*TAREA ASIGNADA*. Copia todo desde la línea que contiene "ho sentito il" hasta la que contiene "St. Vincent, Noga", y cambia "chitarra" por "batteria" sin tocar nada más.

*CONJUNTO DE LÍNEAS*.
________
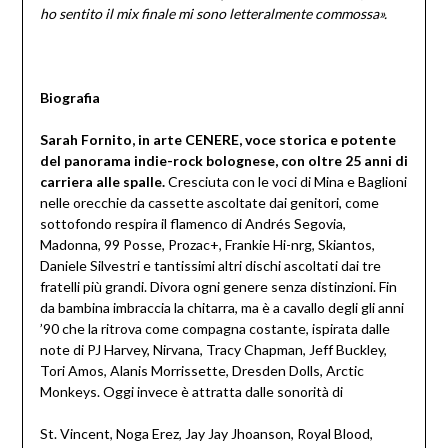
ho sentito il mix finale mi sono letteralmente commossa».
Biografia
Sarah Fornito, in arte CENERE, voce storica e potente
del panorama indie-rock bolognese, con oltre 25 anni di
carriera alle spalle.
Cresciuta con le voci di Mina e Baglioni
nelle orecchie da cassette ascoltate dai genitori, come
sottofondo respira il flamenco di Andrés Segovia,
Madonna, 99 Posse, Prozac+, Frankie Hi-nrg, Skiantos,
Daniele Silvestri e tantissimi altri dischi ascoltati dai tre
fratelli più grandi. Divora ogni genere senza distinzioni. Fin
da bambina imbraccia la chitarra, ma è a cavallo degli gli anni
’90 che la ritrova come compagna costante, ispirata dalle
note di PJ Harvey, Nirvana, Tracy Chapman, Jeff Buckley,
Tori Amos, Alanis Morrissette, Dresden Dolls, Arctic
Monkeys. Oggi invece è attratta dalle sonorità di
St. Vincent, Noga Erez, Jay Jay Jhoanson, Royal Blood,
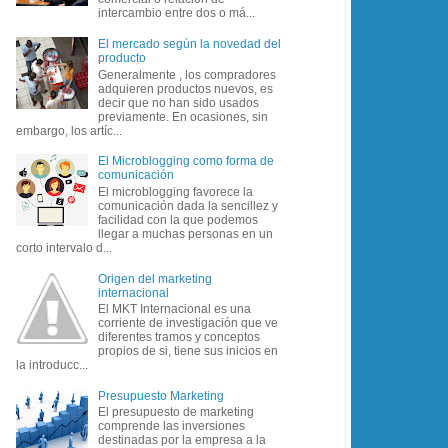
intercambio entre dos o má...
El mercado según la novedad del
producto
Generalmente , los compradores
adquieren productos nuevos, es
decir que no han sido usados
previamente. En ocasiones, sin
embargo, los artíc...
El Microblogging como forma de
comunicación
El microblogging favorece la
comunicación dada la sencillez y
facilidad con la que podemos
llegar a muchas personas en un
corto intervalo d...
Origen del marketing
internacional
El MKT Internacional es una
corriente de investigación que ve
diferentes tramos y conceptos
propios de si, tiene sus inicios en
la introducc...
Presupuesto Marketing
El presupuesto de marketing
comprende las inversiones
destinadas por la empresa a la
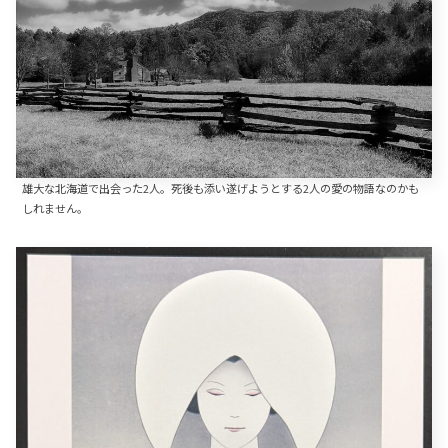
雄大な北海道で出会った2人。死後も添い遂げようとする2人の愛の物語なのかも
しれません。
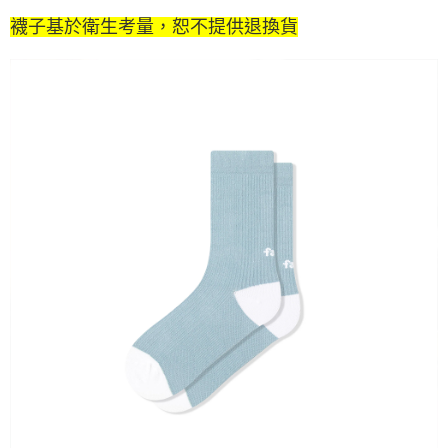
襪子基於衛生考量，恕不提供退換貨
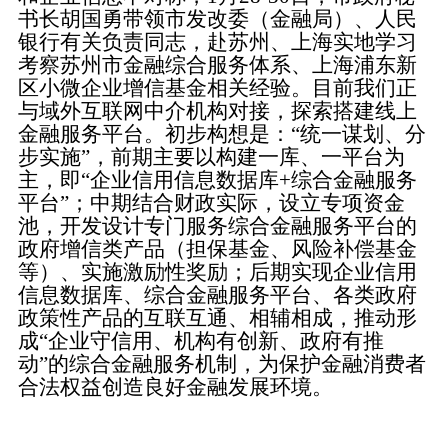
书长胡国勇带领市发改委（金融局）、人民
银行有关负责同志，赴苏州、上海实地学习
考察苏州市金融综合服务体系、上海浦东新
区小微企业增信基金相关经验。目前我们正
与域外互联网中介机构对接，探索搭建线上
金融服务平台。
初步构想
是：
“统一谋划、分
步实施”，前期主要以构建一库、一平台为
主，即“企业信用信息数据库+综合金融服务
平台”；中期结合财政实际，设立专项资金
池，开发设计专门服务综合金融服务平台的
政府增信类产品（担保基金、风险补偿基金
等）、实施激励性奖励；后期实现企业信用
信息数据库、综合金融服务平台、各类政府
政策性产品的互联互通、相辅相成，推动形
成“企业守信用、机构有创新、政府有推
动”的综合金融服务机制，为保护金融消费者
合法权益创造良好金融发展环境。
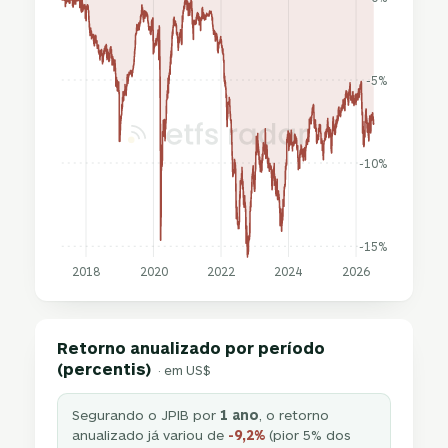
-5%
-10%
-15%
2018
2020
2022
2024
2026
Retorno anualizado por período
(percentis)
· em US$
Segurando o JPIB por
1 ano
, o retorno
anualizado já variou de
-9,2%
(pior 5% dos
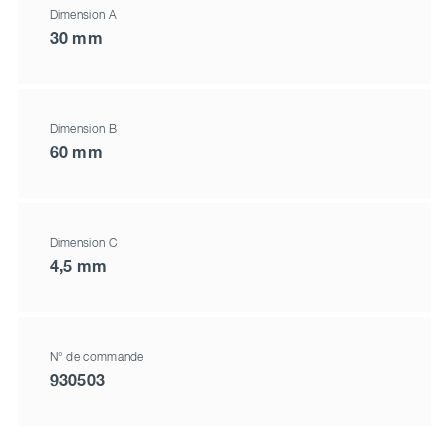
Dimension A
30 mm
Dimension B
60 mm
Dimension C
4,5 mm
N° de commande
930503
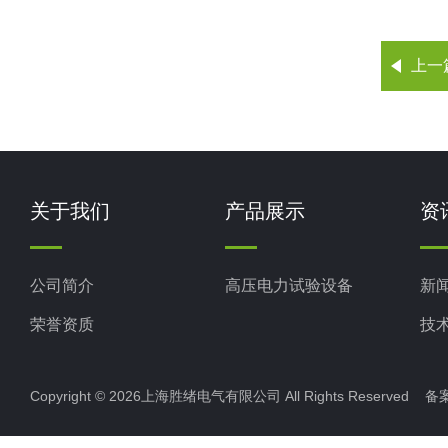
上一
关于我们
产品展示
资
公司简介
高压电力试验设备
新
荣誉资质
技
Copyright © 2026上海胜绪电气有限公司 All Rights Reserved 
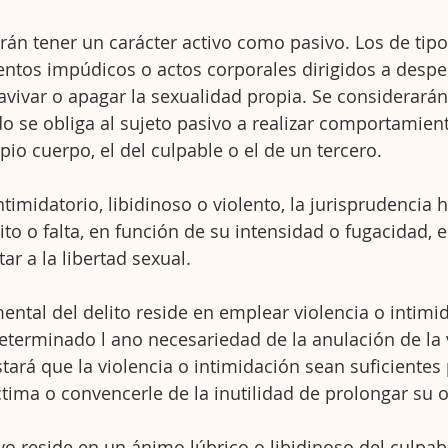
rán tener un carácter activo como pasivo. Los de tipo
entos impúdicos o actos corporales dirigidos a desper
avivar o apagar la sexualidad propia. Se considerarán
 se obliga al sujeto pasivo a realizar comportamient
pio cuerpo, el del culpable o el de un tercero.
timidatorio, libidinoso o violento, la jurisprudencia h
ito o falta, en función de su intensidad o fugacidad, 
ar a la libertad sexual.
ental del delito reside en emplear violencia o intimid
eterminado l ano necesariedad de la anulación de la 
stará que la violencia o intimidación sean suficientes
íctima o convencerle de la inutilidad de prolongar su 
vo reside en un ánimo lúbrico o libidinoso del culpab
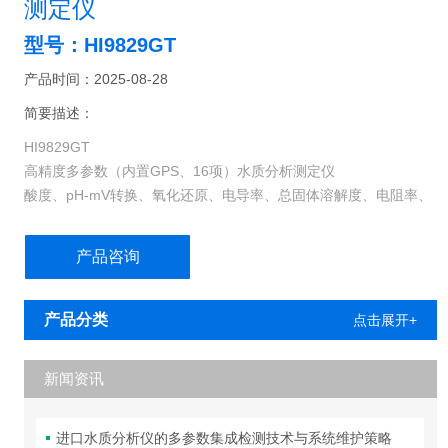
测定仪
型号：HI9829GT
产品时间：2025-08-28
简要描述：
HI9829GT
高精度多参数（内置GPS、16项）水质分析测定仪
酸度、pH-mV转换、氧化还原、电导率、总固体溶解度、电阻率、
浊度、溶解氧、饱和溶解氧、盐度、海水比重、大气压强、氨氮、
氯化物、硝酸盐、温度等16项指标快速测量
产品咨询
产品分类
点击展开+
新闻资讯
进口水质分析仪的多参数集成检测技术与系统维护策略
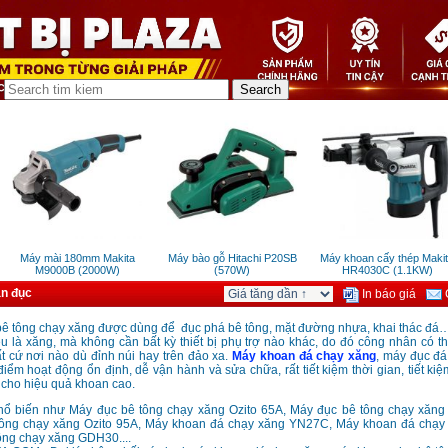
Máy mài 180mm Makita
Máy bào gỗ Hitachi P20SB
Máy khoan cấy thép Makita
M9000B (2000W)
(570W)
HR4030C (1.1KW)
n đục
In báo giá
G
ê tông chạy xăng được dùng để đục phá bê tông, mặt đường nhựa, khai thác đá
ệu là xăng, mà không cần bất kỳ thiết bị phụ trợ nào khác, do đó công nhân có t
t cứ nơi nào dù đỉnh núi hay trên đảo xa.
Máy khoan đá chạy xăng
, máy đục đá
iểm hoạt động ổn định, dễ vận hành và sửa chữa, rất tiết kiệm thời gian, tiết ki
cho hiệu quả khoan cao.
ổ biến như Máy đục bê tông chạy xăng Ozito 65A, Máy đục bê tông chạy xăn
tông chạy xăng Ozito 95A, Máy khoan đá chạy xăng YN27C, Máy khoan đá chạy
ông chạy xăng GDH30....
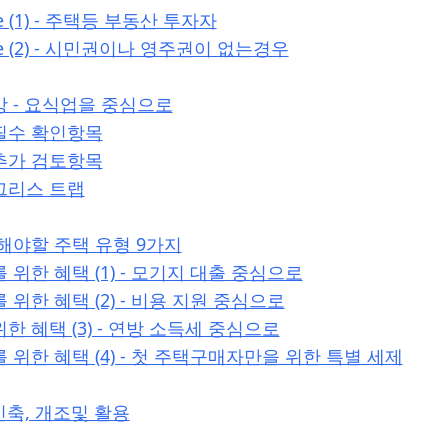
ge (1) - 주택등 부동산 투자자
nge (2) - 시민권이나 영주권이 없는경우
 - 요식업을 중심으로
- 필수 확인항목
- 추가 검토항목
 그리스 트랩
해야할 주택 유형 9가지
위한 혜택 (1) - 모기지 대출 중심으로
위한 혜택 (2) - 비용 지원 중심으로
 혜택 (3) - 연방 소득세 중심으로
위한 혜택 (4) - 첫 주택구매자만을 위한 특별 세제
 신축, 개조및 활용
________
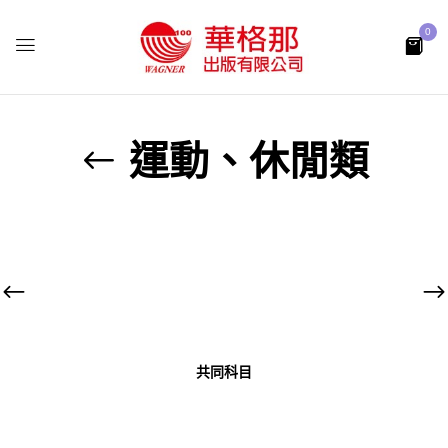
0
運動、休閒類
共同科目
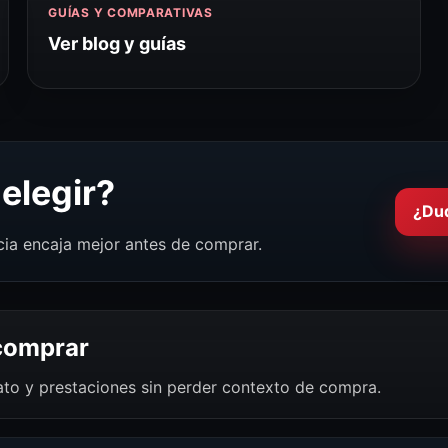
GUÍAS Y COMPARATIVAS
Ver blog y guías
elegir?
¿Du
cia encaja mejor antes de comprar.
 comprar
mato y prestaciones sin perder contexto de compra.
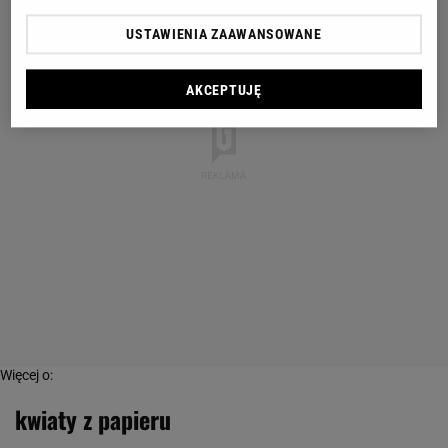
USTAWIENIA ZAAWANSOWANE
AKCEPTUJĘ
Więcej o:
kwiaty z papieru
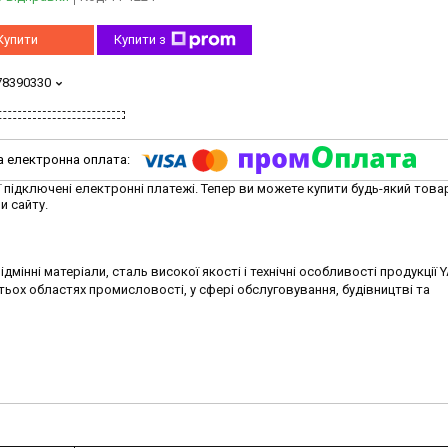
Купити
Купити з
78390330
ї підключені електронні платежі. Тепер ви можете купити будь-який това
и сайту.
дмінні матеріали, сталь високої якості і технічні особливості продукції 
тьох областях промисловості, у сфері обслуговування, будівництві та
________
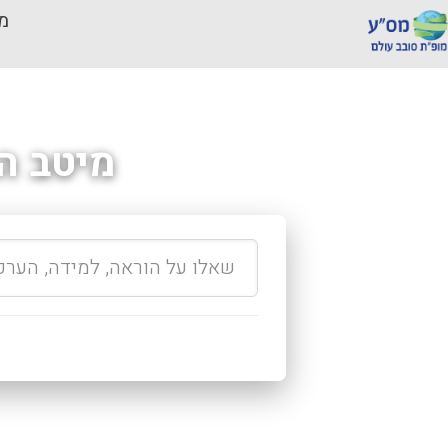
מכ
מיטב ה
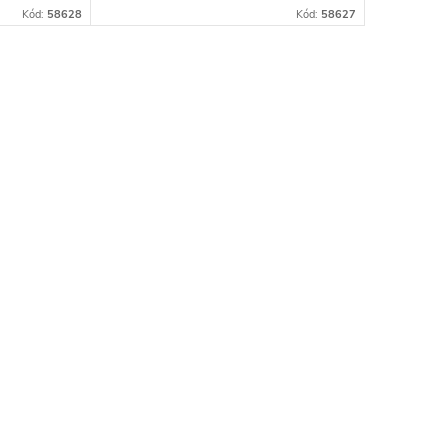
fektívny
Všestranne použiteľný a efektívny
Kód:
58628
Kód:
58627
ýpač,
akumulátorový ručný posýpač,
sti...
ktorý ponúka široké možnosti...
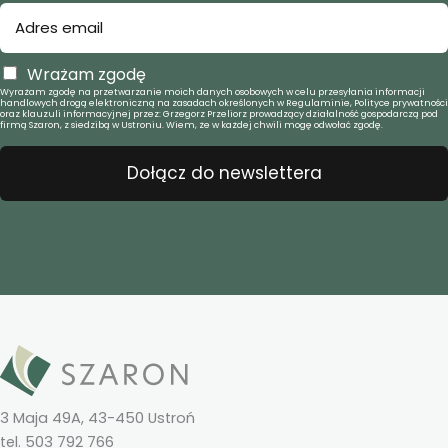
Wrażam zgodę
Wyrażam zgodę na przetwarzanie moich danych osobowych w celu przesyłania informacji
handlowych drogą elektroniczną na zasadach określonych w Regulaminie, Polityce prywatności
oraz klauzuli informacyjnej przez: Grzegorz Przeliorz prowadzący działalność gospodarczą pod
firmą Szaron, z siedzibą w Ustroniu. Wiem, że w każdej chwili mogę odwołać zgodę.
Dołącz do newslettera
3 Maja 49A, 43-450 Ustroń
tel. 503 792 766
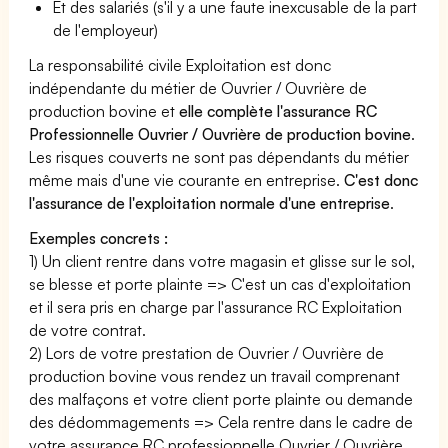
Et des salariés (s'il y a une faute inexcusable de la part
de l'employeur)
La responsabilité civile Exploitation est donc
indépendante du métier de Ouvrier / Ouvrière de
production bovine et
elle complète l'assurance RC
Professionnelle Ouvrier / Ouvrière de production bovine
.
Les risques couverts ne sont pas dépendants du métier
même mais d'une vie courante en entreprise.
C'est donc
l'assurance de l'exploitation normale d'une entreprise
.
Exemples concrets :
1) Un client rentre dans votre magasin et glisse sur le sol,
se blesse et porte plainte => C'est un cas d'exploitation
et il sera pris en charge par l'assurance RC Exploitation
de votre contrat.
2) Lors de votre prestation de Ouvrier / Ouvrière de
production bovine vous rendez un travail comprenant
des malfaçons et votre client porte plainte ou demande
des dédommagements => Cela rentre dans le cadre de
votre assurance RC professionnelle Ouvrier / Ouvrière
________
*SOLUCIÓN DEL PROBLEMA*.
ho sentito il mix finale mi sono letteralmente commossa».
Biografia
Sarah Fornito, in arte CENERE, voce storica e potente
del panorama indie-rock bolognese, con oltre 25 anni di
carriera alle spalle.
Cresciuta con le voci di Mina e Baglioni
nelle orecchie da cassette ascoltate dai genitori, come
sottofondo respira il flamenco di Andrés Segovia,
Madonna, 99 Posse, Prozac+, Frankie Hi-nrg, Skiantos,
Daniele Silvestri e tantissimi altri dischi ascoltati dai tre
fratelli più grandi. Divora ogni genere senza distinzioni. Fin
da bambina imbraccia la batteria, ma è a cavallo degli gli anni
’90 che la ritrova come compagna costante, ispirata dalle
note di PJ Harvey, Nirvana, Tracy Chapman, Jeff Buckley,
Tori Amos, Alanis Morrissette, Dresden Dolls, Arctic
Monkeys. Oggi invece è attratta dalle sonorità di
St. Vincent, Noga Erez, Jay Jay Jhoanson, Royal Blood,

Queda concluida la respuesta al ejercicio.